(Stored records)
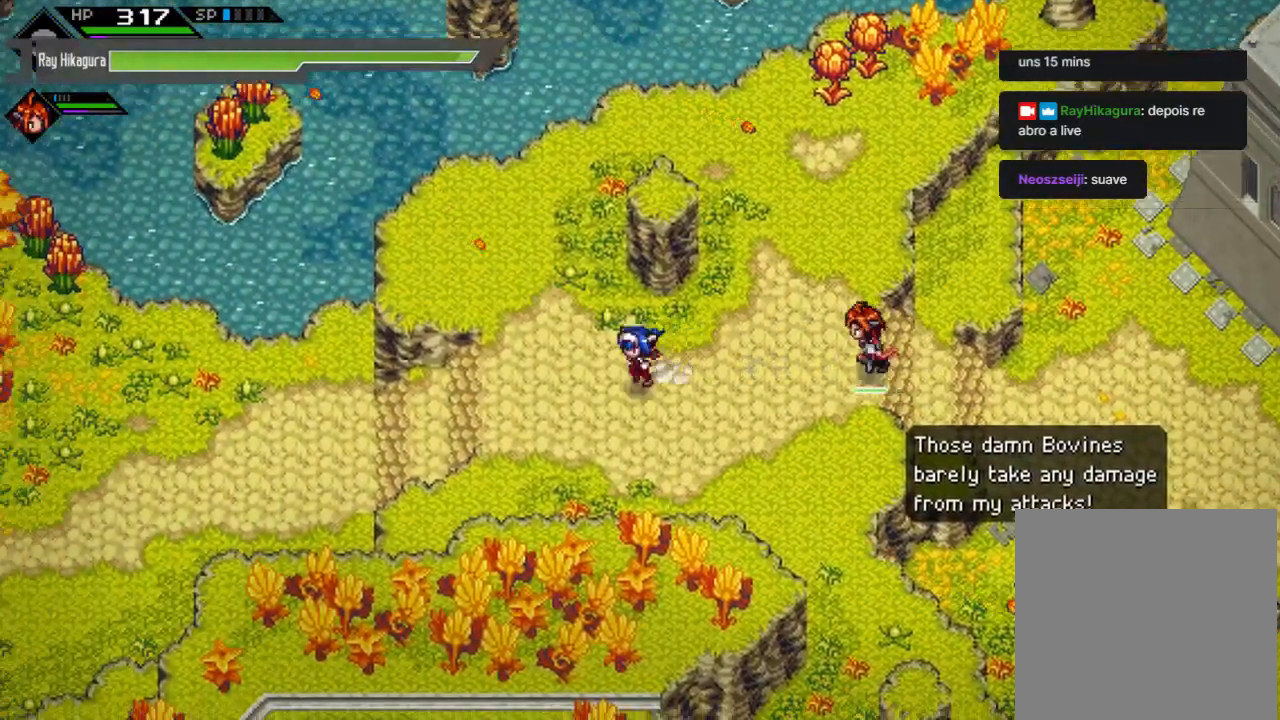
{"dt_ms": 500, "buttons": [], "left_stick": "down-left", "right_stick": "center", "events": [[467, "left_stick", "down-left"]]}
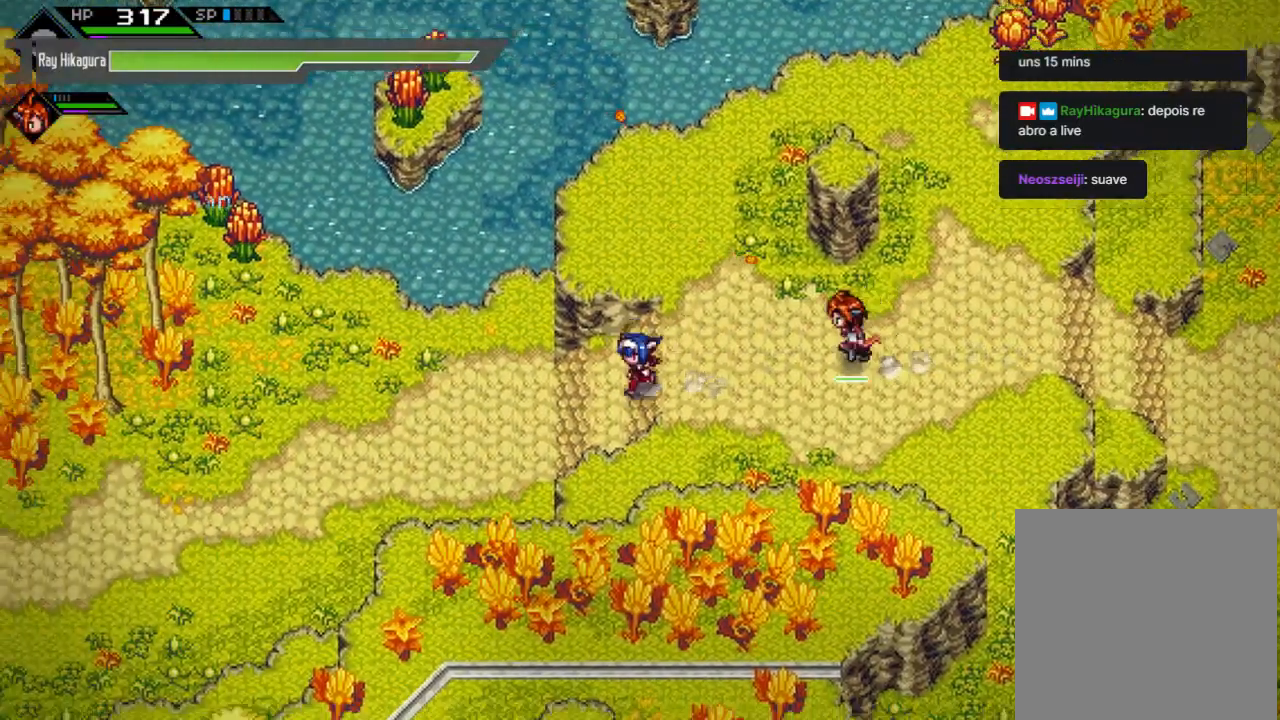
{"dt_ms": 500, "buttons": [], "left_stick": "center", "right_stick": "center", "events": [[267, "left_stick", "left"], [467, "left_stick", "center"]]}
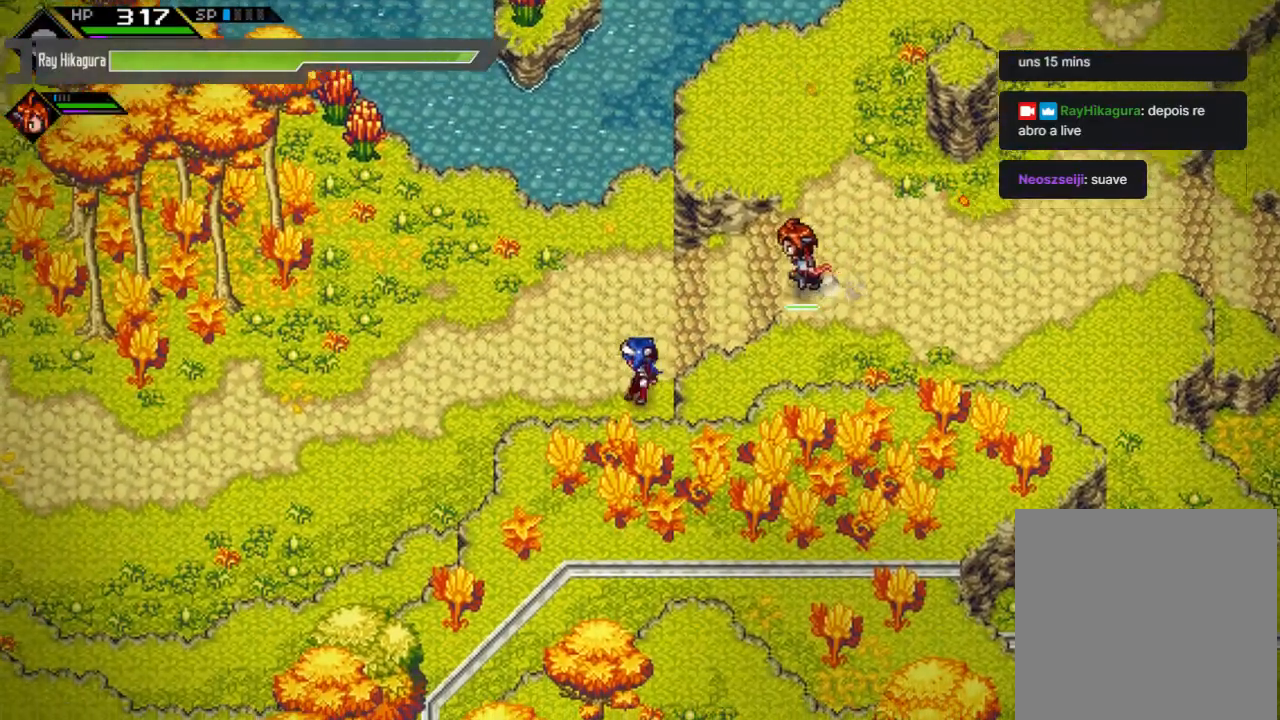
{"dt_ms": 500, "buttons": [], "left_stick": "center", "right_stick": "center", "events": []}
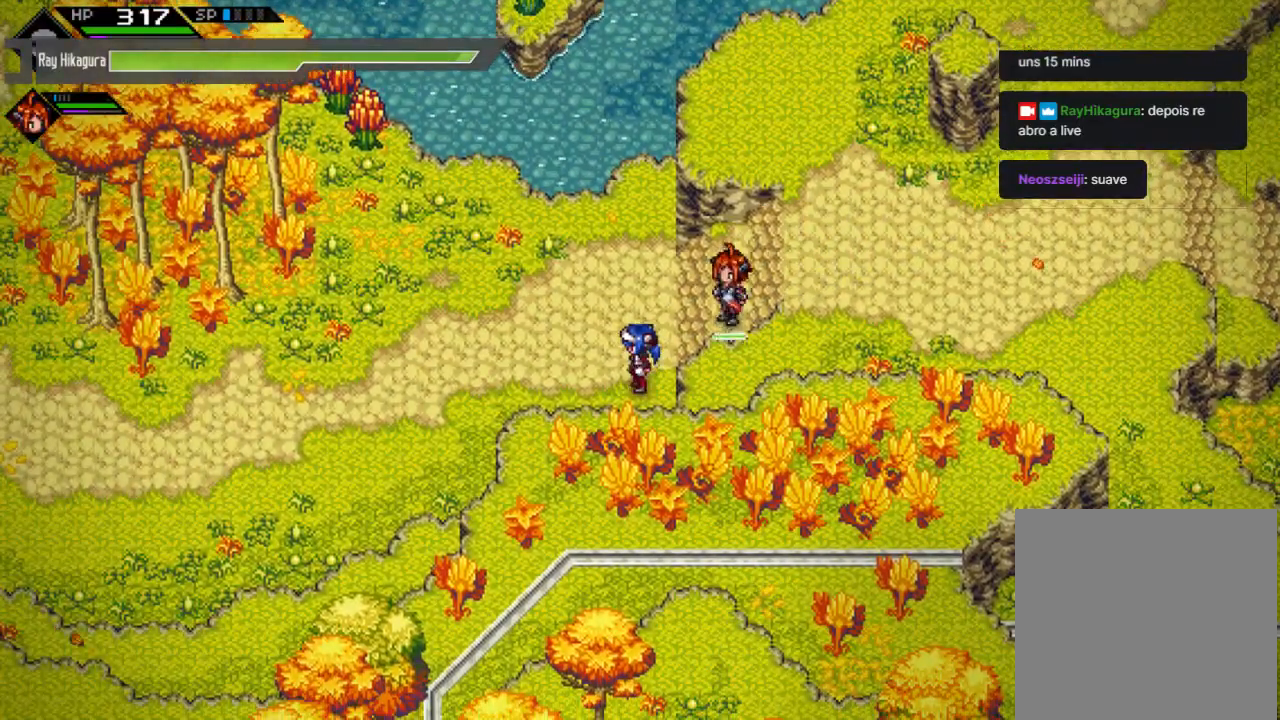
{"dt_ms": 500, "buttons": [], "left_stick": "center", "right_stick": "center", "events": []}
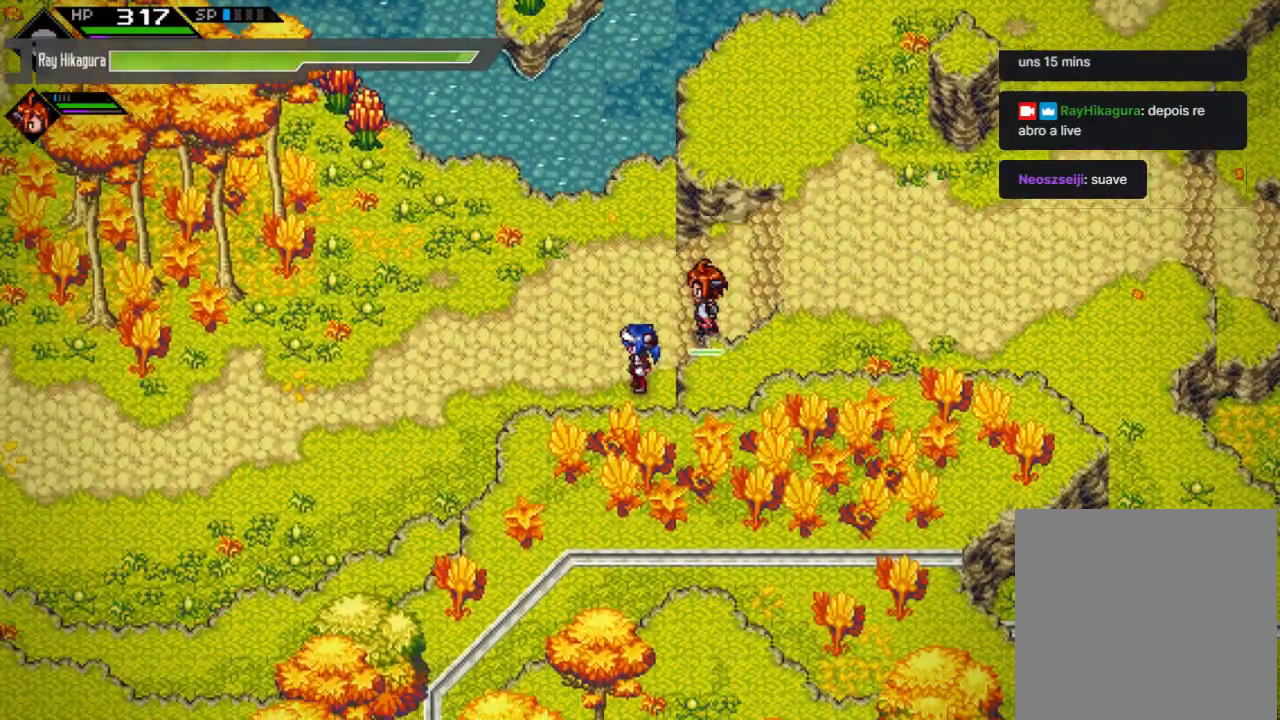
{"dt_ms": 500, "buttons": [], "left_stick": "center", "right_stick": "center", "events": []}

- **WHAT YOU WILL DO**
Produce a verbatim copy of all records, minus pictures.

- **OUTPUT FOR THIS TASK**
{"dt_ms": 500, "buttons": [], "left_stick": "down-left", "right_stick": "center", "events": [[467, "left_stick", "down-left"]]}
{"dt_ms": 500, "buttons": [], "left_stick": "center", "right_stick": "center", "events": [[267, "left_stick", "left"], [467, "left_stick", "center"]]}
{"dt_ms": 500, "buttons": [], "left_stick": "center", "right_stick": "center", "events": []}
{"dt_ms": 500, "buttons": [], "left_stick": "center", "right_stick": "center", "events": []}
{"dt_ms": 500, "buttons": [], "left_stick": "center", "right_stick": "center", "events": []}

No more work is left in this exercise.